One can also easily extrapolate the use of the margin mark to other types of page metadata. For instance, a mark with a feed icon may be placed whenever a feed is encountered on the page. Usually, these would be at the top, but should there be an a element with the type attribute of application/rss+xml, the mark would be placed accordingly there, too.

Also, the marks could be used to provide a UI to unobtrusively identify HTML elements with an id attribute (HTML fragments). Other uses may include tracking a set of user-specified elements, attribute values, or content (mark everything containing “microformats” on the page).

User Marks

It would be really interesting to offer the users to add their own marks to the page, perhaps by clicking (or right-clicking) on the bar, as a way to annotate the page. As the users add a new mark, they can fill in the fields in the provided dialog box. Typically, this would be a simple note (an hAtom entry), but one can envision adding reminders (an hCalendar event), contact information (an hCard), perhaps re-purposing non-microformatted content from the page), or other types of content. After the mark is added, it is persisted within the browser.

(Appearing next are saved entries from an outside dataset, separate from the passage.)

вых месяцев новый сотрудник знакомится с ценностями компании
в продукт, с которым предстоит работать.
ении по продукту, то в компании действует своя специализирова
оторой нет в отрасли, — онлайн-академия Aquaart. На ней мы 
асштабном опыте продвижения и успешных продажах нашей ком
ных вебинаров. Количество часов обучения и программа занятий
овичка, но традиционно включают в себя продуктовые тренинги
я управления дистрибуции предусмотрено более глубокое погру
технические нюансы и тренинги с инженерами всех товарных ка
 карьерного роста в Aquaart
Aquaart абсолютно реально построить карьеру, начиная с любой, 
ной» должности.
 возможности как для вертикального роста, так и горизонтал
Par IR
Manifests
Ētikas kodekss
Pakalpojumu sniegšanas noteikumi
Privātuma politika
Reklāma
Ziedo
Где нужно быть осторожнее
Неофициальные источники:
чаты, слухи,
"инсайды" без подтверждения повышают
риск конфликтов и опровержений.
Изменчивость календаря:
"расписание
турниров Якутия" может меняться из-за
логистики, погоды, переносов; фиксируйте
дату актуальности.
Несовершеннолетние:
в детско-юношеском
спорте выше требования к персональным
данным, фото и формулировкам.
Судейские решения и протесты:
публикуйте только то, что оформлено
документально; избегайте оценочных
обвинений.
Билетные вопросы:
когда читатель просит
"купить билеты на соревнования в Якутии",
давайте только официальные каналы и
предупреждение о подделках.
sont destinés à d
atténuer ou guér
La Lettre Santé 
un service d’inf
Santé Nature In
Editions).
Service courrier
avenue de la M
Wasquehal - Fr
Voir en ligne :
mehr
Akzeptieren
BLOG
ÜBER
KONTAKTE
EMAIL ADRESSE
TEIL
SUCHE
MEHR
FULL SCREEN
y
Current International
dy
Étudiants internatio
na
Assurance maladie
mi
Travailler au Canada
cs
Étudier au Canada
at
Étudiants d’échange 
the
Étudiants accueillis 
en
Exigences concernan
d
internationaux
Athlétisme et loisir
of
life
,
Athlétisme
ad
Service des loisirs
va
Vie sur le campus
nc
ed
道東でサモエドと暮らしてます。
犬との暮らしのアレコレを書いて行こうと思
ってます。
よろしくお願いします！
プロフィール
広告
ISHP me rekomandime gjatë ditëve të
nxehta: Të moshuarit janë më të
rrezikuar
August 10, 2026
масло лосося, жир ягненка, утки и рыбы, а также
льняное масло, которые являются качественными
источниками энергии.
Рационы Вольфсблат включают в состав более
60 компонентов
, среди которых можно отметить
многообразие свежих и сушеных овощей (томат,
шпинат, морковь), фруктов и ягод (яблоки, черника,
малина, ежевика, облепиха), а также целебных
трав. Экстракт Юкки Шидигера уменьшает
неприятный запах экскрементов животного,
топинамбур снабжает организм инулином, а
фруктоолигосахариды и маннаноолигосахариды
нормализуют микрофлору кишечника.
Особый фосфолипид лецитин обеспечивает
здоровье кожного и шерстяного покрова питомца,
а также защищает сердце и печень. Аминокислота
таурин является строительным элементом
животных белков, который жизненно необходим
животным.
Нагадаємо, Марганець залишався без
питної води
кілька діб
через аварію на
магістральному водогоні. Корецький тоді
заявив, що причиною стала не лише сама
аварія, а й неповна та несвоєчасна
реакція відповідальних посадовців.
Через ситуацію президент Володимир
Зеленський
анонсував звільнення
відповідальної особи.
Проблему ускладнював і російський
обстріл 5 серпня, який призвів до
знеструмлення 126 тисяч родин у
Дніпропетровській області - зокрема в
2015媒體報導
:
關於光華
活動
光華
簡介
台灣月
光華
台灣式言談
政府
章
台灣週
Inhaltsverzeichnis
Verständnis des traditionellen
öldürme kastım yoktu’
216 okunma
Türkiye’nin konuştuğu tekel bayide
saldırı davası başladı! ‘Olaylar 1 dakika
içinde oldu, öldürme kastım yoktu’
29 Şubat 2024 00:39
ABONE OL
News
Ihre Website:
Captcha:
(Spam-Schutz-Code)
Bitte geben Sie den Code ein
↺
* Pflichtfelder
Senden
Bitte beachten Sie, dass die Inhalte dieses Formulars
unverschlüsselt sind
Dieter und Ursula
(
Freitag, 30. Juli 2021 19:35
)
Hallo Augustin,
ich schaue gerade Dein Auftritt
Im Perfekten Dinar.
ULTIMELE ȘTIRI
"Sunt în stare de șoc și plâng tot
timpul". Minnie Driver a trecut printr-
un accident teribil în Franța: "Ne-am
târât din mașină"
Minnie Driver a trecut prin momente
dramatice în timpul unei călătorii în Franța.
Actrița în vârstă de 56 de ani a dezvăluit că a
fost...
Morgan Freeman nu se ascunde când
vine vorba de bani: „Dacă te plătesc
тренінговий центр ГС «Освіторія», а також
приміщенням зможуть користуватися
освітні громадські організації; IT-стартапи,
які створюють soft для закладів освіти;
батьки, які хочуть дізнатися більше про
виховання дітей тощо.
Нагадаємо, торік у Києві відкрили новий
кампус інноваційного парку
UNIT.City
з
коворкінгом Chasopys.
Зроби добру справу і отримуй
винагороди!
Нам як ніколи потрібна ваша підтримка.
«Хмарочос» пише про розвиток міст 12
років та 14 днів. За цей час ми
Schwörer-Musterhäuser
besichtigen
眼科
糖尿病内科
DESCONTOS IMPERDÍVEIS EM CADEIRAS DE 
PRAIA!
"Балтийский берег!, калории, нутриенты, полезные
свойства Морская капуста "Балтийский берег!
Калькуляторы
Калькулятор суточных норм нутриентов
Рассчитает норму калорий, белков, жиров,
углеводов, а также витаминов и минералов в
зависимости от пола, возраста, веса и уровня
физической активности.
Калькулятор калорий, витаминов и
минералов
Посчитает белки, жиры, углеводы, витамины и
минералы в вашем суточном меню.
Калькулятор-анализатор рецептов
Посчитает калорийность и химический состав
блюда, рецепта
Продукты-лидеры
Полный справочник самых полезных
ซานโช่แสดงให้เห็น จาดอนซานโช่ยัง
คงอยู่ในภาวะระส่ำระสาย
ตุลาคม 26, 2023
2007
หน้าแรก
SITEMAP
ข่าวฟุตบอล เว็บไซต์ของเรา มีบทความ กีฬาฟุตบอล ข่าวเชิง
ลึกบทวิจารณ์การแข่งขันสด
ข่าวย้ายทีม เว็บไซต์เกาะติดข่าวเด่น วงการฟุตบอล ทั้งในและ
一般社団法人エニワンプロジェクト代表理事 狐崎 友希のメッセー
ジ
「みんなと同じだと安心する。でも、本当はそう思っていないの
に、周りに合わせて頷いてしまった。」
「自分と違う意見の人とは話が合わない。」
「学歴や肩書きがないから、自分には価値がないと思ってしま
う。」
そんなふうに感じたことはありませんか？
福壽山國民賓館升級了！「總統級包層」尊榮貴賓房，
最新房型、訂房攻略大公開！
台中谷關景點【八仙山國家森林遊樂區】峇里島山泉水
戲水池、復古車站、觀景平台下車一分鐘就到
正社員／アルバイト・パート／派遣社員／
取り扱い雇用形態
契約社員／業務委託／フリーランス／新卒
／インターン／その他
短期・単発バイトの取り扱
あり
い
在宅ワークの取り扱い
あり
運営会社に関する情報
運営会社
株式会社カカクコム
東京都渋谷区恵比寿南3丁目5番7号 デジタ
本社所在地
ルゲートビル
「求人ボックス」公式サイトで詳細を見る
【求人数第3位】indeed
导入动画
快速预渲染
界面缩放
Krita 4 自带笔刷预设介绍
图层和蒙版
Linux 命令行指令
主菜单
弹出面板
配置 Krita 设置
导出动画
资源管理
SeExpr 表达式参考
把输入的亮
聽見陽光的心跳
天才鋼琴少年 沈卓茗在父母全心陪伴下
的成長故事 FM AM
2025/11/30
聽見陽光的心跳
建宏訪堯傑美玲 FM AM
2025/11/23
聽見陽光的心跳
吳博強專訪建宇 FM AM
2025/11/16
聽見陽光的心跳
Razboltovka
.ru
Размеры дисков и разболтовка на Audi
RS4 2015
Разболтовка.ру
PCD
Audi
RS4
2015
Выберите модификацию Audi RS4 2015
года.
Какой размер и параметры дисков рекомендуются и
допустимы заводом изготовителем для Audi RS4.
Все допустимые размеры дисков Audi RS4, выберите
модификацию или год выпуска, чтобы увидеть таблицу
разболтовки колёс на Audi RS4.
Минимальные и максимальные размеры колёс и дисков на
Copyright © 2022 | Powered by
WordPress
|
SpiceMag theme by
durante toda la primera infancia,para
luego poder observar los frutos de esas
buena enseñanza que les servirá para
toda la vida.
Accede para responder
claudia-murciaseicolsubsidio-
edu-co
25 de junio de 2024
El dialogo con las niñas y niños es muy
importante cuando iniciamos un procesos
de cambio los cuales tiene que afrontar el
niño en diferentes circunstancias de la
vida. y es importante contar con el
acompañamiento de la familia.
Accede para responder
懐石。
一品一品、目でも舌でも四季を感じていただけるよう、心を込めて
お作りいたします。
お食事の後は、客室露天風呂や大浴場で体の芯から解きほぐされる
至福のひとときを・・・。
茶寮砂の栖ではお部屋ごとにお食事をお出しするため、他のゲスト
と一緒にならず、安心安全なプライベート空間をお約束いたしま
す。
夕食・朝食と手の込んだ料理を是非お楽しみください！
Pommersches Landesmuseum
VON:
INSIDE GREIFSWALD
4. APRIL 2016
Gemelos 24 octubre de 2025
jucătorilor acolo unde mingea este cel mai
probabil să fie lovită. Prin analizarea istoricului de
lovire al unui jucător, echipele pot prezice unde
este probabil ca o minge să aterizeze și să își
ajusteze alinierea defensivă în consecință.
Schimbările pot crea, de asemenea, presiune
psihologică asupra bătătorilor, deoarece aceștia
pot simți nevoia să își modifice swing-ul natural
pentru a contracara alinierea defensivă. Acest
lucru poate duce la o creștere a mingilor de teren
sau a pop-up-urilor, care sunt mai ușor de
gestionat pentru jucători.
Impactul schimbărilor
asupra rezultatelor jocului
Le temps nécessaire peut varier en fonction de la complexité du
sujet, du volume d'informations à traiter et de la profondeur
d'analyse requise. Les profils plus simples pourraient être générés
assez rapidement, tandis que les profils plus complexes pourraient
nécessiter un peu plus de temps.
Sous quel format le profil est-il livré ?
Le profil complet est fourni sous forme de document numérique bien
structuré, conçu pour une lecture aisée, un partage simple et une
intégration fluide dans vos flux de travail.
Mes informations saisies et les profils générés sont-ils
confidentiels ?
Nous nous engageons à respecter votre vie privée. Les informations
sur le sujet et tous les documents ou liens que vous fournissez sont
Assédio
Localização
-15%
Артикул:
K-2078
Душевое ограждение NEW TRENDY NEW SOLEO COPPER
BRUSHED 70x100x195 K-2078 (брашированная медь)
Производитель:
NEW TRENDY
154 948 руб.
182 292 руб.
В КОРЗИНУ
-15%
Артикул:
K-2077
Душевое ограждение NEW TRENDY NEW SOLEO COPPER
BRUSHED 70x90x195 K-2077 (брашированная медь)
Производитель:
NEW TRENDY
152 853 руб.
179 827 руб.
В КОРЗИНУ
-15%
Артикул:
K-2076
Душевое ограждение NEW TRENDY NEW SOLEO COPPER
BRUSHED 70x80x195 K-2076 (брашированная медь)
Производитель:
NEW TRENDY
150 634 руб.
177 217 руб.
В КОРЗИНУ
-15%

Persistently and reliably identifying is a potential challenge of user mark implementation. Since it is not known when or how the content of the page will change upon next visit, a visual equivalent of um.. somewhere around here may be applied: if the browser can not identify the precise location of the user mark, an extra hint (a question mark, maybe, or a spatial glow/spread to signify uncertainty in position) is added to the mark. When this hint is present, the point line is not displayed.

Other Random Thoughts

Taking one step further brings us to the ability of the browser to communicate with the server when new user marks are added or deleted. Using some simple detection scheme, a browser could recognize that the page accepts mark updates and send newly added marks to the server transparently. An existing blog comment API with some positional extensions could be used or a new protocol could be proposed. I’ll let you figure out what would be best here.

When the margin mark is hovered over or has focus, an additional visual hint could be introduced: a point on the page where the relevant content begins and a horizontal line, connecting it with the mark, like a laser pointer. This could really address the issues of positional relevance.

When the page has more microformatted content beyond the current scroll view, a teaser hint could be shown at the bottom or top of the margin bar (an arrow of some sort?) to indicate that there’s more crunchy markup above or bellow the currenty visible portion of the page.

The margin bar could also have an expanded state, in which it shows details along with the marks. I originally had this in the concept, but I instinctively felt it makes the whole thing too complicated.

Inspiration, Disclaimer, and Licensing

This concept is inspired by the entire super-awesome premise of microformats and the great people around them, by the Alex Faaborg‘s
post on Firefox 3 microformat UI concepts, Mike
Kaply
‘s ground-breaking Operator extension, and quite obviously, Jack Slocum‘s blog comment system.

I am not a browser developer and honestly do not know how much effort would it take to implement something like this. I did take a brief stroll in a Mozilla trunk and soon realized that one cannot evaluate implementation feasibility by just taking a brief stroll through the code of a browser. I am positive this can be done completely in Javascript, and thus assume that the feasibility is pretty high.

Should anyone find this concept, in full or in parts useful, inspiring, and/or worthy of implementation, I release it as public domain. I think that it would be awfully splendid of you to mention my name, even if somewhere deep in the comments of your shiny new toy. Or maybe bake me a low-carb cake. Or a MacBook Pro. But I won’t insist.